### Supplied data
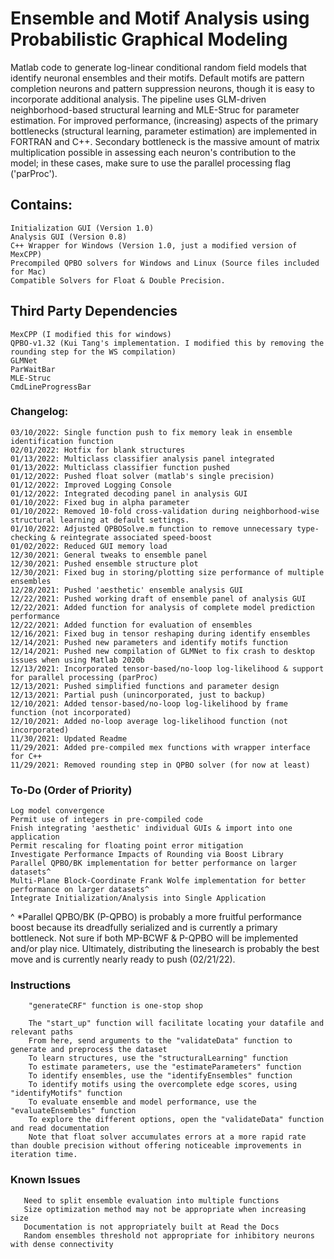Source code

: # Ensemble and Motif Analysis using Probabilistic Graphical Modeling  
Matlab code to generate log-linear conditional random field models that identify neuronal ensembles and their motifs. Default motifs are pattern completion neurons and pattern suppression neurons, though it is easy to incorporate additional analysis. The pipeline uses GLM-driven neighborhood-based structural learning and MLE-Struc for parameter estimation. For improved performance, (increasing) aspects of the primary bottlenecks (structural learning, parameter estimation) are implemented in FORTRAN and C++. Secondary bottleneck is the massive amount of matrix multiplication possible in assessing each neuron's contribution to the model; in these cases, make sure to use the parallel processing flag ('parProc'). 
## Contains:  
    Initialization GUI (Version 1.0)  
    Analysis GUI (Version 0.8)  
    C++ Wrapper for Windows (Version 1.0, just a modified version of MexCPP)  
    Precompiled QPBO solvers for Windows and Linux (Source files included for Mac)          
    Compatible Solvers for Float & Double Precision.

## Third Party Dependencies  
    MexCPP (I modified this for windows)  
    QPBO-v1.32 (Kui Tang's implementation. I modified this by removing the rounding step for the WS compilation)
    GLMNet
    ParWaitBar  
    MLE-Struc
    CmdLineProgressBar
    

### Changelog: 
    03/10/2022: Single function push to fix memory leak in ensemble identification function
    02/01/2022: Hotfix for blank structures
    01/13/2022: Multiclass classifier analysis panel integrated
    01/13/2022: Multiclass classifier function pushed
    01/12/2022: Pushed float solver (matlab's single precision)
    01/12/2022: Improved Logging Console
    01/12/2022: Integrated decoding panel in analysis GUI
    01/10/2022: Fixed bug in alpha parameter
    01/10/2022: Removed 10-fold cross-validation during neighborhood-wise structural learning at default settings.
    01/10/2022: Adjusted QPBOSolve.m function to remove unnecessary type-checking & reintegrate associated speed-boost
    01/02/2022: Reduced GUI memory load 
    12/30/2021: General tweaks to ensemble panel
    12/30/2021: Pushed ensemble structure plot
    12/30/2021: Fixed bug in storing/plotting size performance of multiple ensembles        
    12/28/2021: Pushed 'aesthetic' ensemble analysis GUI
    12/22/2021: Pushed working draft of ensemble panel of analysis GUI          
    12/22/2021: Added function for analysis of complete model prediction performance        
    12/22/2021: Added function for evaluation of ensembles          
    12/16/2021: Fixed bug in tensor reshaping during identify ensembles
    12/14/2021: Pushed new parameters and identify motifs function
    12/14/2021: Pushed new compilation of GLMNet to fix crash to desktop issues when using Matlab 2020b
    12/13/2021: Incorporated tensor-based/no-loop log-likelihood & support for parallel processing (parProc)
    12/13/2021: Pushed simplified functions and parameter design
    12/13/2021: Partial push (unincorporated, just to backup)     
    12/10/2021: Added tensor-based/no-loop log-likelihood by frame function (not incorporated)      
    12/10/2021: Added no-loop average log-likelihood function (not incorporated)
    11/30/2021: Updated Readme        
    11/29/2021: Added pre-compiled mex functions with wrapper interface for C++   
    11/29/2021: Removed rounding step in QPBO solver (for now at least)  

### To-Do (Order of Priority) 
    Log model convergence       
    Permit use of integers in pre-compiled code         
    Fnish integrating 'aesthetic' individual GUIs & import into one application         
    Permit rescaling for floating point error mitigation   
    Investigate Performance Impacts of Rounding via Boost Library   
    Parallel QPBO/BK implementation for better performance on larger datasets^      
    Multi-Plane Block-Coordinate Frank Wolfe implementation for better performance on larger datasets^         
    Integrate Initialization/Analysis into Single Application     

^ *Parallel QPBO/BK (P-QPBO) is probably a more fruitful performance boost because its dreadfully serialized and is currently a primary bottleneck. Not sure if both MP-BCWF & P-QPBO will be implemented and/or play nice. Ultimately, distributing the linesearch is probably the best move and is currently nearly ready to push (02/21/22).      
              


### Instructions
        "generateCRF" function is one-stop shop

        The "start_up" function will facilitate locating your datafile and relevant paths       
        From here, send arguments to the "validateData" function to generate and preprocess the dataset
        To learn structures, use the "structuralLearning" function
        To estimate parameters, use the "estimateParameters" function
        To identify ensembles, use the "identifyEnsembles" function
        To identify motifs using the overcomplete edge scores, using "identifyMotifs" function          
        To evaluate ensemble and model performance, use the "evaluateEnsembles" function
        To explore the different options, open the "validateData" function and read documentation       
        Note that float solver accumulates errors at a more rapid rate than double precision without offering noticeable improvements in iteration time.        
        
  ### Known Issues         
       Need to split ensemble evaluation into multiple functions        
       Size optimization method may not be appropriate when increasing size
       Documentation is not appropriately built at Read the Docs        
       Random ensembles threshold not appropriate for inhibitory neurons with dense connectivity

### Task objective
Extract the text of every item above, reproducing each line without change and leaving out the pictures.

### Response for this exercise
Source code

: # Ensemble and Motif Analysis using Probabilistic Graphical Modeling  
Matlab code to generate log-linear conditional random field models that identify neuronal ensembles and their motifs. Default motifs are pattern completion neurons and pattern suppression neurons, though it is easy to incorporate additional analysis. The pipeline uses GLM-driven neighborhood-based structural learning and MLE-Struc for parameter estimation. For improved performance, (increasing) aspects of the primary bottlenecks (structural learning, parameter estimation) are implemented in FORTRAN and C++. Secondary bottleneck is the massive amount of matrix multiplication possible in assessing each neuron's contribution to the model; in these cases, make sure to use the parallel processing flag ('parProc'). 
## Contains:  
    Initialization GUI (Version 1.0)  
    Analysis GUI (Version 0.8)  
    C++ Wrapper for Windows (Version 1.0, just a modified version of MexCPP)  
    Precompiled QPBO solvers for Windows and Linux (Source files included for Mac)          
    Compatible Solvers for Float & Double Precision.

## Third Party Dependencies  
    MexCPP (I modified this for windows)  
    QPBO-v1.32 (Kui Tang's implementation. I modified this by removing the rounding step for the WS compilation)
    GLMNet
    ParWaitBar  
    MLE-Struc
    CmdLineProgressBar
    

### Changelog: 
    03/10/2022: Single function push to fix memory leak in ensemble identification function
    02/01/2022: Hotfix for blank structures
    01/13/2022: Multiclass classifier analysis panel integrated
    01/13/2022: Multiclass classifier function pushed
    01/12/2022: Pushed float solver (matlab's single precision)
    01/12/2022: Improved Logging Console
    01/12/2022: Integrated decoding panel in analysis GUI
    01/10/2022: Fixed bug in alpha parameter
    01/10/2022: Removed 10-fold cross-validation during neighborhood-wise structural learning at default settings.
    01/10/2022: Adjusted QPBOSolve.m function to remove unnecessary type-checking & reintegrate associated speed-boost
    01/02/2022: Reduced GUI memory load 
    12/30/2021: General tweaks to ensemble panel
    12/30/2021: Pushed ensemble structure plot
    12/30/2021: Fixed bug in storing/plotting size performance of multiple ensembles        
    12/28/2021: Pushed 'aesthetic' ensemble analysis GUI
    12/22/2021: Pushed working draft of ensemble panel of analysis GUI          
    12/22/2021: Added function for analysis of complete model prediction performance        
    12/22/2021: Added function for evaluation of ensembles          
    12/16/2021: Fixed bug in tensor reshaping during identify ensembles
    12/14/2021: Pushed new parameters and identify motifs function
    12/14/2021: Pushed new compilation of GLMNet to fix crash to desktop issues when using Matlab 2020b
    12/13/2021: Incorporated tensor-based/no-loop log-likelihood & support for parallel processing (parProc)
    12/13/2021: Pushed simplified functions and parameter design
    12/13/2021: Partial push (unincorporated, just to backup)     
    12/10/2021: Added tensor-based/no-loop log-likelihood by frame function (not incorporated)      
    12/10/2021: Added no-loop average log-likelihood function (not incorporated)
    11/30/2021: Updated Readme        
    11/29/2021: Added pre-compiled mex functions with wrapper interface for C++   
    11/29/2021: Removed rounding step in QPBO solver (for now at least)  

### To-Do (Order of Priority) 
    Log model convergence       
    Permit use of integers in pre-compiled code         
    Fnish integrating 'aesthetic' individual GUIs & import into one application         
    Permit rescaling for floating point error mitigation   
    Investigate Performance Impacts of Rounding via Boost Library   
    Parallel QPBO/BK implementation for better performance on larger datasets^      
    Multi-Plane Block-Coordinate Frank Wolfe implementation for better performance on larger datasets^         
    Integrate Initialization/Analysis into Single Application     

^ *Parallel QPBO/BK (P-QPBO) is probably a more fruitful performance boost because its dreadfully serialized and is currently a primary bottleneck. Not sure if both MP-BCWF & P-QPBO will be implemented and/or play nice. Ultimately, distributing the linesearch is probably the best move and is currently nearly ready to push (02/21/22).      
              


### Instructions
        "generateCRF" function is one-stop shop

        The "start_up" function will facilitate locating your datafile and relevant paths       
        From here, send arguments to the "validateData" function to generate and preprocess the dataset
        To learn structures, use the "structuralLearning" function
        To estimate parameters, use the "estimateParameters" function
        To identify ensembles, use the "identifyEnsembles" function
        To identify motifs using the overcomplete edge scores, using "identifyMotifs" function          
        To evaluate ensemble and model performance, use the "evaluateEnsembles" function
        To explore the different options, open the "validateData" function and read documentation       
        Note that float solver accumulates errors at a more rapid rate than double precision without offering noticeable improvements in iteration time.        
        
  ### Known Issues         
       Need to split ensemble evaluation into multiple functions        
       Size optimization method may not be appropriate when increasing size
       Documentation is not appropriately built at Read the Docs        
       Random ensembles threshold not appropriate for inhibitory neurons with dense connectivity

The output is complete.